• [EXERCISE DETAILS] In the R code text, which function generates all possible combinations of predictors from a model?

• [TEXT SEGMENT]
########################################

3. Generate predicted probabilities for some “interesting” cases from your analysis, to highlight the effects from the model and your stated research question.

#get a series of predicted probabilites for different "types" of people for each model
#ref_grid will generate all possible combinations of predictors from a model

library(emmeans)
## Warning: package 'emmeans' was built under R version 4.0.3
rg<-ref_grid(fit.logit)


marg_logit<-emmeans(object = rg,
              specs = c("race_eth","agec"),
              type="response" )

knitr::kable(marg_logit,  digits = 4)

########################################

• [DATA SEGMENT]
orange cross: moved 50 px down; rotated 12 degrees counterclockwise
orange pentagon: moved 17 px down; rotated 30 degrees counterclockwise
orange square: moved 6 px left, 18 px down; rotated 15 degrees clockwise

########################################

• [EXERCISE ANSWER] ref_grid